Fig. 8.1 Horizontally-partitioned data

  • Horizontal scaling: the ability of a system to handle an increasing amount of requests by creating more instances of itself.

  • HQ: Public access point of the vantage6 infrastructure. Contains at least the vantage6-hq application. Optional components such as RabbitMQ message broker and Prometheus monitoring can be made available in the same deployment.

  • Headquarters: see HQ

  • Hub: All central components of the vantage6 infrastructure. Together with the nodes, it forms the vantage6 network. The Hub always contains the vantage6 HQ application and an authentication service. It may also contain other components, such as the algorithm store and the user interface.

I

  • Image (as in container image). A blueprint for a container, which can be stored in an image registry (e.g. a Docker registry).

J

  • JWT Token: A JSON Web Token used for authentication and authorization in the system.

K

  • Kubernetes: An open-source system for automating deployment, scaling, and operations of application containers across clusters of hosts. Vantage6 uses Kubernetes’ container orchestration capabilities to deploy the hub and the nodes.

N

  • Node: vantage6 node application that runs at a Data Station which has access to the local data.

M

  • Multi-party computation: an approach to perform analyses across different parties by performing operations on encrypted data.

P

  • Partial function: The federated part of an algorithm that runs on local data at nodes.

  • Party: an entity that takes part in one (or more) collaborations. In vantage6 a party is an organization.

  • Permission scope: The level of access granted to users for viewing and modifying dataframes (personal, organization, or collaboration level).

  • Preprocessing task: A task that modifies dataframes by adding or removing columns, or filtering rows.

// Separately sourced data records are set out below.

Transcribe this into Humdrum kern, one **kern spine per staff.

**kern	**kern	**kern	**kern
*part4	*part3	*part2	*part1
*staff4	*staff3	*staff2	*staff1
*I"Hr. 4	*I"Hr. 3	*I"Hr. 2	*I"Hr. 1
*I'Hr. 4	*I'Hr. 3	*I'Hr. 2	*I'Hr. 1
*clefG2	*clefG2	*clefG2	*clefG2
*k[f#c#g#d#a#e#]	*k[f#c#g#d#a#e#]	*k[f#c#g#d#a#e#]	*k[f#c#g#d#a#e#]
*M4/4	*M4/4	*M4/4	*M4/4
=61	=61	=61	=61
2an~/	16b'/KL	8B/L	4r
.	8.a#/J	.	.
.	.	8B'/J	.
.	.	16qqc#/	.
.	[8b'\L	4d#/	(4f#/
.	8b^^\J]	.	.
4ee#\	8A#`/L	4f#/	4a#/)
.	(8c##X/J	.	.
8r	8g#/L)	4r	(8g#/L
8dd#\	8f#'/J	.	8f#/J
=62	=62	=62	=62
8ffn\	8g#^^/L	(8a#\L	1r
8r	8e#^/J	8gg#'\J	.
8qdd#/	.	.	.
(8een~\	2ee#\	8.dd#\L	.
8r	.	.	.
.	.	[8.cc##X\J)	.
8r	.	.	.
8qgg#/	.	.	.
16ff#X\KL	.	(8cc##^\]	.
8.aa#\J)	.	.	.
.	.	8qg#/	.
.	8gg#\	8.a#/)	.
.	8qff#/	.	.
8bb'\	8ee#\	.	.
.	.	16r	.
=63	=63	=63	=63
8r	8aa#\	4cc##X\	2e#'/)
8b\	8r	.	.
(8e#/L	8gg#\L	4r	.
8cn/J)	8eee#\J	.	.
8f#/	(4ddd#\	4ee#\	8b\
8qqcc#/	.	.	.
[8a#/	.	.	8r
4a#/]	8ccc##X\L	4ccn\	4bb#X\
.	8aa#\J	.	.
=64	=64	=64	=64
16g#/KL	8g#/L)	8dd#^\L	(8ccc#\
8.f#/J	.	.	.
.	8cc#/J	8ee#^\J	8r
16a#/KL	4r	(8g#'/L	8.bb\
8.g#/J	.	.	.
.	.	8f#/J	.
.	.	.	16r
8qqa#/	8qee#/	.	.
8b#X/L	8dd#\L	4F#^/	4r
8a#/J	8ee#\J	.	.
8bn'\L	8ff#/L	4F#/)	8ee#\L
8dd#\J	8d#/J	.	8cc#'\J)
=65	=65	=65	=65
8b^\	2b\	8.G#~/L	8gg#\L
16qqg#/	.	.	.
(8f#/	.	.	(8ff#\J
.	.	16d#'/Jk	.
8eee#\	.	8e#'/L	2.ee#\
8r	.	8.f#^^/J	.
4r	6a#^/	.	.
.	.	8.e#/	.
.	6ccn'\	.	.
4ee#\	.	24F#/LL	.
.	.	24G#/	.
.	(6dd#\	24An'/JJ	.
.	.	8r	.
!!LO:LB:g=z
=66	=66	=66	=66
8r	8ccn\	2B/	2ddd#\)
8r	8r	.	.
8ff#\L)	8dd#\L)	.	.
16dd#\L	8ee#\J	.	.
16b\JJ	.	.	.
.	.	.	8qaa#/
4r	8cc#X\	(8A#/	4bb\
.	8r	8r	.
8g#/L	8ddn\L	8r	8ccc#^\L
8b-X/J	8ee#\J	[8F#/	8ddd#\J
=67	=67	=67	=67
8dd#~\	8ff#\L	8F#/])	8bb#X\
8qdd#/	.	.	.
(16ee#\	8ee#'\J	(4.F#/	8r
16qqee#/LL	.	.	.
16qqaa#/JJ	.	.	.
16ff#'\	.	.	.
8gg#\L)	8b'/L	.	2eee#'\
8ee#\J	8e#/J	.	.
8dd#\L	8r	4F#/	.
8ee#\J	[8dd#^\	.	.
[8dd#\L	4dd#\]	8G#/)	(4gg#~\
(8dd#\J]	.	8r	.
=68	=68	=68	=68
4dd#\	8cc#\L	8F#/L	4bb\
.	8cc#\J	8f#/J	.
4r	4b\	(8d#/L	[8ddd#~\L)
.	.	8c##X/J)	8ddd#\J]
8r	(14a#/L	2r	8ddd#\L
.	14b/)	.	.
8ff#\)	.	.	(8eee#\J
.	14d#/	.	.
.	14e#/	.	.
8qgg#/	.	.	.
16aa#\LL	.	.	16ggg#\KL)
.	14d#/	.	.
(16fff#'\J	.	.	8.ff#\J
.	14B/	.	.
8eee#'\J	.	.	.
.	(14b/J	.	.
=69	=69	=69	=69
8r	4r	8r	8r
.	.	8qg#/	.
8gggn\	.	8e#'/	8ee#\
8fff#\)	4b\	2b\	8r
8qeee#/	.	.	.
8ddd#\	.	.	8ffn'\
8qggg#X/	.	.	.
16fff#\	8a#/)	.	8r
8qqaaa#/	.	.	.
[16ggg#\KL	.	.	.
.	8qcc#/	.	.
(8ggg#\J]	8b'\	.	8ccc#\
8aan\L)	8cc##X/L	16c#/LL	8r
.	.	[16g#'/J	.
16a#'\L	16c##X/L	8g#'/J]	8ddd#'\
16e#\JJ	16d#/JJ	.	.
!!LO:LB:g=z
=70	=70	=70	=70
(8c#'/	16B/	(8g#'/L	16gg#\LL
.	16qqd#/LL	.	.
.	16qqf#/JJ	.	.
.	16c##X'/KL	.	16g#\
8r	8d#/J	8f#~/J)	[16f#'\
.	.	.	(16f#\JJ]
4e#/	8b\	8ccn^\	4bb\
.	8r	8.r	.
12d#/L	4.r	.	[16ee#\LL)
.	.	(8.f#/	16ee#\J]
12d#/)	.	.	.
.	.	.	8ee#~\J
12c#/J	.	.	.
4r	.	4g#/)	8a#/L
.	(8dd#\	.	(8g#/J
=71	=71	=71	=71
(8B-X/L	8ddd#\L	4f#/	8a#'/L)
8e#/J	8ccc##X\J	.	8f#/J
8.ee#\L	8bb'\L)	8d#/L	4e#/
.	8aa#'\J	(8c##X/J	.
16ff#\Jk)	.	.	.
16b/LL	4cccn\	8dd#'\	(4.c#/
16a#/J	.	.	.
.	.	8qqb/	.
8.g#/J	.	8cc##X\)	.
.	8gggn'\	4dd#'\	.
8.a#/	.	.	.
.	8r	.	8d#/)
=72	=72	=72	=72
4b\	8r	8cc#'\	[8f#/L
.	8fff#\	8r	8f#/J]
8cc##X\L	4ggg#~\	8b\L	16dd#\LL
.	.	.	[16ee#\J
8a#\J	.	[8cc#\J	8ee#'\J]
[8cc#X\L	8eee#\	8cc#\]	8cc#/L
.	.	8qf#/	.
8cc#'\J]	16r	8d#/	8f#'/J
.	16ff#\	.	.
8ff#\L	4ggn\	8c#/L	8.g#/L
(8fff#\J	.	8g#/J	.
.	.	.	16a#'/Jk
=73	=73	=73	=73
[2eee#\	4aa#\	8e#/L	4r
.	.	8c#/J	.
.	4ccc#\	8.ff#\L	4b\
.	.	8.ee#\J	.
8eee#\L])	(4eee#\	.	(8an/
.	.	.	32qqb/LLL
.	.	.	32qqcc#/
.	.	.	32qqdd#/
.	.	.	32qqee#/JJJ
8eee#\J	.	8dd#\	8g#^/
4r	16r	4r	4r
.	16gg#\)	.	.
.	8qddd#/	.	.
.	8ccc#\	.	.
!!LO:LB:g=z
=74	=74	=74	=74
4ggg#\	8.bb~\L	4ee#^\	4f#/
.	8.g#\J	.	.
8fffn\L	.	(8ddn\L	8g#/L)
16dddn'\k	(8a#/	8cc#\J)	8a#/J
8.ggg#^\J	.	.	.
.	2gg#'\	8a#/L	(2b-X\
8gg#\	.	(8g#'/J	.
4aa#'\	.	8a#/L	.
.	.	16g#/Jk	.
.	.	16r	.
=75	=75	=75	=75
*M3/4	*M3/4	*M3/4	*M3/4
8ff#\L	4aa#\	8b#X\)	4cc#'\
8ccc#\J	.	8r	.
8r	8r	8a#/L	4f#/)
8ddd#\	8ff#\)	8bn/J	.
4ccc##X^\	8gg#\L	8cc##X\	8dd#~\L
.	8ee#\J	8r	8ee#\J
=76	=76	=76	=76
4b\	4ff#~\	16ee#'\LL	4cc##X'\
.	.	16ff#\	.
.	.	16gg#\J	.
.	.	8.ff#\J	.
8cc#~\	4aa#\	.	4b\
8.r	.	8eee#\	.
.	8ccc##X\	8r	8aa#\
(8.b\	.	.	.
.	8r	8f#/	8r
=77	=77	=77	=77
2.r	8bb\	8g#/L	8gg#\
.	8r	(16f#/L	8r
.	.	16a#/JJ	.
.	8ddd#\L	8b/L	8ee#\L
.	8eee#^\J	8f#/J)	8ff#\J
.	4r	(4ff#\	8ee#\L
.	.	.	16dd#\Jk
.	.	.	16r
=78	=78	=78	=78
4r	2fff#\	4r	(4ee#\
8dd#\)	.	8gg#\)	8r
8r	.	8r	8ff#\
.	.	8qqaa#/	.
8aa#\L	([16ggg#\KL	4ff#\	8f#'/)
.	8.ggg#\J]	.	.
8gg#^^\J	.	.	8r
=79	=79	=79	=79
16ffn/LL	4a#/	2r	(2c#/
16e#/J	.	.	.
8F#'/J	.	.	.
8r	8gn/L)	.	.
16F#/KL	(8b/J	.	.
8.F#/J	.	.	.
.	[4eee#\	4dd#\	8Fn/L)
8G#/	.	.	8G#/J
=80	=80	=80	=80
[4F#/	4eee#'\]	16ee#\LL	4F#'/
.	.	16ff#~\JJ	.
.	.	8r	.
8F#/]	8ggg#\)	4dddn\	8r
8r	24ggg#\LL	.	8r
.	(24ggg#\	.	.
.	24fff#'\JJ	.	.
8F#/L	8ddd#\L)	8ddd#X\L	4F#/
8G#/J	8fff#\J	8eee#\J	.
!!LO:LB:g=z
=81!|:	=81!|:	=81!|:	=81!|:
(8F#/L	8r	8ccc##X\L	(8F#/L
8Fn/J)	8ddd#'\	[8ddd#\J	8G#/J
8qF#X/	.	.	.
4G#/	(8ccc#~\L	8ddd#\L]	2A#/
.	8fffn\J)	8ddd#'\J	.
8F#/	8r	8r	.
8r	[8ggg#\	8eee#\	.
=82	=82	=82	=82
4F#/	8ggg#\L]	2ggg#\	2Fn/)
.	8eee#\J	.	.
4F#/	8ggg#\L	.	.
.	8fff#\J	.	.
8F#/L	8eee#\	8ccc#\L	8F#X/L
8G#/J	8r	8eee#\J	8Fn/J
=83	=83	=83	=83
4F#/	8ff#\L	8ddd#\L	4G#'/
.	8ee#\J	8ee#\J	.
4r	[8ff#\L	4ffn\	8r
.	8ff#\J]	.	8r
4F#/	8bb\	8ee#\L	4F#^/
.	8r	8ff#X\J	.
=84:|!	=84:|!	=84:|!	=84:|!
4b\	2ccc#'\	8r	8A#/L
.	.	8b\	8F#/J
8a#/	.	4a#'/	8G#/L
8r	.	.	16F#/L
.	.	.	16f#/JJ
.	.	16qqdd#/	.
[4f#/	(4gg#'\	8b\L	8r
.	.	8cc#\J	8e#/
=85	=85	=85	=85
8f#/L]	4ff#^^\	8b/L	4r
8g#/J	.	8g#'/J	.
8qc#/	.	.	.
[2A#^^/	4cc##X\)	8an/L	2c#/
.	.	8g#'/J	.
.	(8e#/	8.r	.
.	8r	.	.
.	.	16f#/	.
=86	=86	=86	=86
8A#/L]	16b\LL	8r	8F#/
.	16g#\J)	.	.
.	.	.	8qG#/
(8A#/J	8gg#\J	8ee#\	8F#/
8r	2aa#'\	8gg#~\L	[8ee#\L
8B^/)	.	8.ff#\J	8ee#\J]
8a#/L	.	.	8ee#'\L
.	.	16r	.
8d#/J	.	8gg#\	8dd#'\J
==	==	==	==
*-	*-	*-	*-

  • Privacy-enhancing Technology (PET): Technologies that enable privacy-preserving analyses on federated data. This includes technologies such as differential privacy, secure multi-party computation, and federated analytics/learning.

  • Python: a high-level general purpose programming language. It aims to help programmers write clear, logical code. Vantage6 is mostly written in Python.

R

  • RSA keys: Cryptographic keys used for encryption and decryption of data between organizations.

S

  • Secure multi-party computation: see Multi-party computation

  • Session: A way to prepare a dataset that can be reused in many computation tasks, especially useful for large datasets and flexible preprocessing.

  • Study: A study is a subgroup of organizations within a collaboration.

T

  • Task: A task is a request from a client to the vantage6 HQ to execute an algorithm. Is is the main unit of work in vantage6.

  • TOTP (Time-based One-Time Password): A form of two-factor authentication where users generate time-based codes using an authenticator app.

  • Two-factor authentication: A method of authentication that requires two forms of identification.

U

  • UI: User Interface, the web application that allows users to interact with the vantage6 hub.

V

  • vantage6: an infrastructure for executing federated learning analyses. It can also be used as a FAIR data station and as a model repository.

  • Vertically-partitioned data: data spread across different parties where the latter have different features of the same instances (i.e., patients). See also horizontally-partitioned data.

Vertically partitioned data

Fig. 8.2 Vertically partitioned data

W

  • Wrapper: A library that simplifies and standardizes the interaction between the node and algorithm container, handling data reading and writing operations.

  • Whitelist: A list of allowed domains, ports, and IP addresses that algorithms can access.